Text shown:
--- START ---
Proposed Server API:

import { AgentSideConnection, webSocketStream } from '@agentclientprotocol/sdk';
import type { WebSocket } from 'ws';

// Helper to adapt WebSocket to ACP duplex stream
function createWebSocketTransport(ws: WebSocket) {
    return webSocketStream(ws);  // New SDK export
}

// Express.js + ws example
app.ws('/acp', authenticate, (ws, req) => {
    const stream = createWebSocketTransport(ws);
    const connection = new AgentSideConnection(
        (conn) => new MyAgent(conn, req.user),
        stream
    );
});

Shiny future

In the shiny future, ACP agents will be truly transport-agnostic:

  • Cloud-Native Deployment: A single agent backend can serve thousands of concurrent users over WebSocket without spawning child processes.
  • Unified Architecture: Frameworks like fount can expose ACP directly as an HTTP/WebSocket API without auxiliary bridge scripts.
  • Mobile & Web Support: Browser-based IDEs and mobile apps can connect directly to ACP agents via WebSocket without WASM runtimes or proxy servers.
  • Firewall Friendly: WebSocket operates over standard HTTP(S) ports, bypassing corporate firewalls that block arbitrary stdio protocols.
  • Built-in Load Balancing: Standard web infrastructure (nginx, HAProxy, AWS ALB) can distribute ACP connections without custom tooling.
  • Reduced Friction: Developers can deploy ACP agents to Vercel, Cloudflare Workers, or any serverless platform that supports WebSocket.
--- END ---
Exercise tasks:
1. Reproduce the stretch of the WebSocket transport proposal from "In the shiny" through "auxiliary bridge scripts.".
2. Resume the WebSocket transport proposal after its last sentence.

Data excerpt:
--- START ---
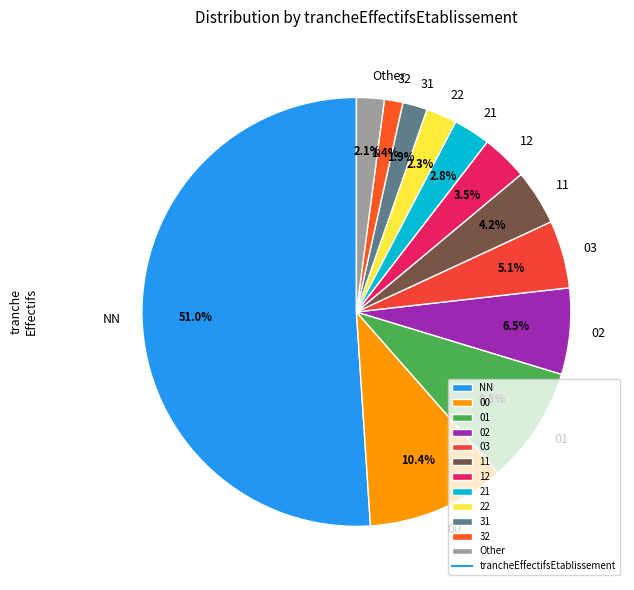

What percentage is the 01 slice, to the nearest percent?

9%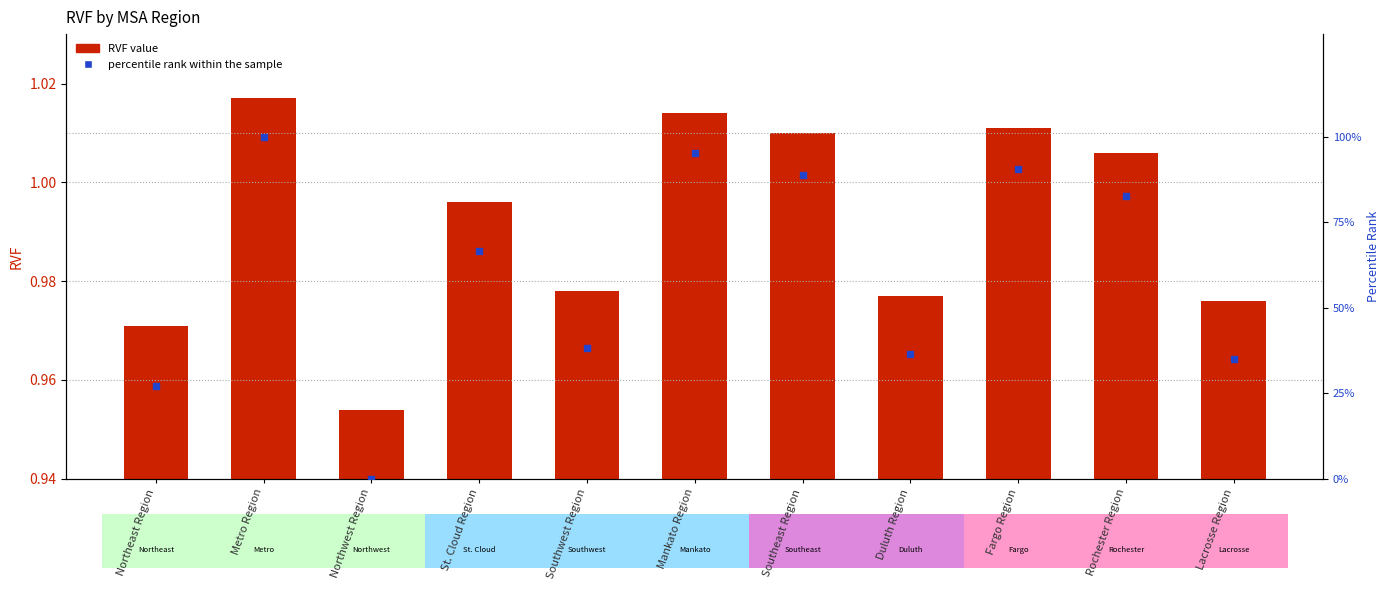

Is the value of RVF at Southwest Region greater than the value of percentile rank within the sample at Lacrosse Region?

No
--- END ---
Exercise results:
1.
In the shiny future, ACP agents will be truly transport-agnostic:

  • Cloud-Native Deployment: A single agent backend can serve thousands of concurrent users over WebSocket without spawning child processes.
  • Unified Architecture: Frameworks like fount can expose ACP directly as an HTTP/WebSocket API without auxiliary bridge scripts.

2.
Implementation details and plan

Phase 1: Core Transport Abstraction (v1.0)

Goal: Separate protocol logic from transport implementation.

  1. Define Transport Interface:
interface Transport {
    readable: ReadableStream<Uint8Array>;
    writable: WritableStream<Uint8Array>;
    close(): void;
}
  1. Refactor Existing Code:

    • Extract current stdio logic into StdioTransport class.
    • Make AgentClientConnection and AgentSideConnection accept a Transport parameter.
  2. Backward Compatibility:

    • Keep existing constructor signatures as shortcuts to StdioTransport.

Phase 2: WebSocket Transport (v1.1)

Goal: Implement WebSocket transport with feature parity to stdio.

  1. Client-Side:

    • Implement WebSocketTransport class.
    • Add connection options: URL, auth headers, subprotocols.
    • Handle reconnection logic (optional).
  2. Server-Side:

    • Export webSocketStream(ws) helper for common WebSocket libraries (ws, uWebSockets.js).
    • Document integration patterns for Express, Fastify, Hono.
  3. Testing:

    • Integration tests with real WebSocket servers (Node.js ws, Deno native).
    • Load testing to verify no performance regression.

Phase 3: Documentation & Ecosystem (v1.2)

  1. Reference Implementations:

    • Provide example multi-user agent backend (Express + WebSocket).
    • Create browser-based ACP client demo.
  2. Migration Guide:

    • Document how to migrate from bridge scripts to native WebSocket.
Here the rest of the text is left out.